# Page-level text extractions
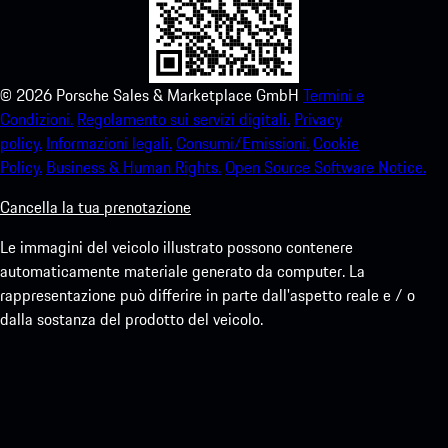
©
2026
Porsche Sales & Marketplace GmbH
Termini e
Condizioni.
Regolamento sui servizi digitali.
Privacy
policy.
Informazioni legali.
Consumi/Emissioni.
Cookie
Policy.
Business & Human Rights.
Open Source Software Notice.
Cancella la tua prenotazione
Le immagini del veicolo illustrato possono contenere
automaticamente materiale generato da computer. La
rappresentazione può differire in parte dall'aspetto reale e / o
dalla sostanza del prodotto del veicolo.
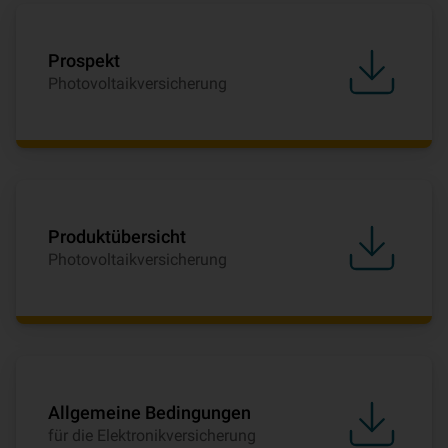
Prospekt
Photovoltaikversicherung
Produktübersicht
Photovoltaikversicherung
Allgemeine Bedingungen
für die Elektronikversicherung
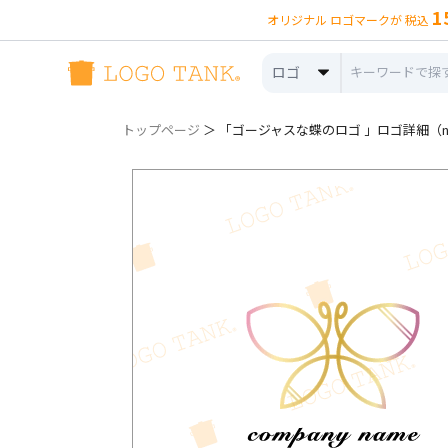
1
オリジナル ロゴマークが 税込
ロゴ
トップページ
＞ 「ゴージャスな蝶のロゴ 」ロゴ詳細（no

# Your assignment
Please rewrite the text of all the data above, replacing "Photovoltaikversicherung" with "Solaranlagenversicherung" and changing nothing else. Leave the pictures out of your answer.

# Problem solution
©
2026
Porsche Sales & Marketplace GmbH
Termini e
Condizioni.
Regolamento sui servizi digitali.
Privacy
policy.
Informazioni legali.
Consumi/Emissioni.
Cookie
Policy.
Business & Human Rights.
Open Source Software Notice.
Cancella la tua prenotazione
Le immagini del veicolo illustrato possono contenere
automaticamente materiale generato da computer. La
rappresentazione può differire in parte dall'aspetto reale e / o
dalla sostanza del prodotto del veicolo.
Prospekt
Solaranlagenversicherung
Produktübersicht
Solaranlagenversicherung
Allgemeine Bedingungen
für die Elektronikversicherung
1
オリジナル ロゴマークが 税込
ロゴ
トップページ
＞ 「ゴージャスな蝶のロゴ 」ロゴ詳細（no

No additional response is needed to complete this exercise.